Archive for September 15th, 2009

Future models for news

If today’s class focused primarily on the past—especially the sins (original sins?) of newspaper companies in the digital era—then Thursday’s meeting will focus mainly on the future: Where are we going? How are we going to get there?

The key here is to imagine what kind of models for news are most likely to succeed in the future. While there’s some considerable guesswork around that question—as Clay Shirky rightly noted: “We’re collectively living through 1500, when it’s easier to see what’s broken than what will replace it”—we nevertheless need to give it our best effort, to dig around the field of journalism to look for flowering startups and initiatives with promise.

Part 2 of your “consulting project” (which begins this weekend) will take up that very question: Which models for news hold the greatest potential, and why?

There will be no right answer, of course; I’m looking more for your ability to weave together logic, evidence, and sound judgment. To spur you’re thinking in this area, a couple links that I’d like you to tackle for Thursday:

—Clay Shirky’s 30,000-foot view of the need for a revised news model (that is, more than just a reboot of the business model)

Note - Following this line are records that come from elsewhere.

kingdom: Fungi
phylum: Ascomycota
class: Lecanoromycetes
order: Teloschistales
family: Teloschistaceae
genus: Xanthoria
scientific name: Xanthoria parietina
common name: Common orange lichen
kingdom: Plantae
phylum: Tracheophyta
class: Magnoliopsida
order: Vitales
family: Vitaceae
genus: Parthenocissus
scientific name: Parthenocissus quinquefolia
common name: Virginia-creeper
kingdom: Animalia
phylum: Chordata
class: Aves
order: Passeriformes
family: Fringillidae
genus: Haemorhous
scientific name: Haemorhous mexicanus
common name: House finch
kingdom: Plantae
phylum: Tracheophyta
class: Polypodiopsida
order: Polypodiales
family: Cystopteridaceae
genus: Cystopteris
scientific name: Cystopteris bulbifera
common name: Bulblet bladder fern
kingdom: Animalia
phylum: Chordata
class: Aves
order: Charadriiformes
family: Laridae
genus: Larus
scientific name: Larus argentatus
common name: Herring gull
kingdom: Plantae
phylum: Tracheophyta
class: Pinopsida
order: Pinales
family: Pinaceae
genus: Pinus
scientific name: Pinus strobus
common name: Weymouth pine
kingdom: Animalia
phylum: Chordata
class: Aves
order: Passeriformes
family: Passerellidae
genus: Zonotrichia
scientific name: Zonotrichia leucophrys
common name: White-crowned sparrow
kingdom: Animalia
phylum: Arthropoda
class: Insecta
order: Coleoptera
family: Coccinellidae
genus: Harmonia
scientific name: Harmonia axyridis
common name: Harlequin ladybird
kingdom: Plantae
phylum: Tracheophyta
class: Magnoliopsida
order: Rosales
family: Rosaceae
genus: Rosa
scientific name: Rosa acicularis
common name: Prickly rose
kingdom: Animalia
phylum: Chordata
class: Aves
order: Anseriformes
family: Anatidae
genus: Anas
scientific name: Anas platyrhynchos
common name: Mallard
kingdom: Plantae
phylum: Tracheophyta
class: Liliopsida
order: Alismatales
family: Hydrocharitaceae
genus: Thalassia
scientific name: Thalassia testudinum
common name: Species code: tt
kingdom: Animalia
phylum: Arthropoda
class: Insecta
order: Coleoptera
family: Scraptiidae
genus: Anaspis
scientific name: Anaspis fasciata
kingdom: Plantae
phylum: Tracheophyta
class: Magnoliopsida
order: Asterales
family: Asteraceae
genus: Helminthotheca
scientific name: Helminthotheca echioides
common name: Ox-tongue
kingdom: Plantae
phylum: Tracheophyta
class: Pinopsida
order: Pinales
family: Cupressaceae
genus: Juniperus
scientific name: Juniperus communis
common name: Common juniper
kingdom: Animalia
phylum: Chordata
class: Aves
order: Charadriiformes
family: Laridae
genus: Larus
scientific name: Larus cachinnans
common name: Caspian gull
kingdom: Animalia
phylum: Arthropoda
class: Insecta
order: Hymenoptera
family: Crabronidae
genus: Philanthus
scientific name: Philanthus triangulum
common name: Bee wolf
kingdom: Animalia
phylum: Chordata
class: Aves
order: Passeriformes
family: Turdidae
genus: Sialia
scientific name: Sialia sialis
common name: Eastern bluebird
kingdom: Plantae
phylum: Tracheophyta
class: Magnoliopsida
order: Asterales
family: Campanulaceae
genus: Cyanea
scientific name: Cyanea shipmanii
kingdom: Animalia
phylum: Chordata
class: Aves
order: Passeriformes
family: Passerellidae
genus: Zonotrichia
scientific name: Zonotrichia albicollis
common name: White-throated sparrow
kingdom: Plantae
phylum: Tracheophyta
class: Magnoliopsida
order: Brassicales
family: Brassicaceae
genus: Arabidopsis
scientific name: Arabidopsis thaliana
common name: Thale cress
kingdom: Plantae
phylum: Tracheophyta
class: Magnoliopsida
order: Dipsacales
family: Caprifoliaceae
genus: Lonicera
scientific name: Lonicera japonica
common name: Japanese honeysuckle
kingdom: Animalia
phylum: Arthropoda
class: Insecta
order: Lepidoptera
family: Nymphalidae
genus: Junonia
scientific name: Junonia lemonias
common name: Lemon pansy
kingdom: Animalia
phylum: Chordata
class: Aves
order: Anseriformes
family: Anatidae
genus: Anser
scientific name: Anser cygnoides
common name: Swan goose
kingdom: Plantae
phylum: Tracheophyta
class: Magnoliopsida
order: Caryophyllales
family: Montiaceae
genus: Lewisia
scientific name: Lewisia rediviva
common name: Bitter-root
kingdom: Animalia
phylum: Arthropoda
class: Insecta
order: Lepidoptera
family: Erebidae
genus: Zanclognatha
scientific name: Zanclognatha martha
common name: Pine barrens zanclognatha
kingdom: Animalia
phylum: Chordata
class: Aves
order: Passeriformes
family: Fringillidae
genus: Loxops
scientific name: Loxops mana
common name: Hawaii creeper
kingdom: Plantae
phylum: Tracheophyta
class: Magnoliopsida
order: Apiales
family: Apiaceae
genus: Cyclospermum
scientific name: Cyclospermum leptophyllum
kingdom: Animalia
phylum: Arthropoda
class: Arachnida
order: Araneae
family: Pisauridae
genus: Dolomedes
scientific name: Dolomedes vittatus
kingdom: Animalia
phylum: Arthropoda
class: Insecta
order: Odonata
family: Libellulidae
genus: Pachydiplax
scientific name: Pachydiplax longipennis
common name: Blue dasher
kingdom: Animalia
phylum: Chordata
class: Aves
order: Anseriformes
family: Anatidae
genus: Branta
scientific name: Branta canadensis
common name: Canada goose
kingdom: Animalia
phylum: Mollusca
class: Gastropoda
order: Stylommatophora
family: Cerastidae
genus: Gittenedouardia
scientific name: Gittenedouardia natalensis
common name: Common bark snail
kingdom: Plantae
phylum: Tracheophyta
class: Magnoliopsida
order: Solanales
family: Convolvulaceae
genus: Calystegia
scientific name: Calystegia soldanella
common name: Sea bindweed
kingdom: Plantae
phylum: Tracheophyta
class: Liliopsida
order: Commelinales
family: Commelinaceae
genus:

—Jeff Jarvis’ proposals for new biz models for news (here and here), although it’s important to point out that both imply significant “cultural” changes to news production as well (additionally, you might want to peruse his New Business Models for News site).

Don’t get too bogged down in the details; just focus on the big-picture takeaways. And I’m giving this to you a little late, so you have until Thursday morning to respond on the blog.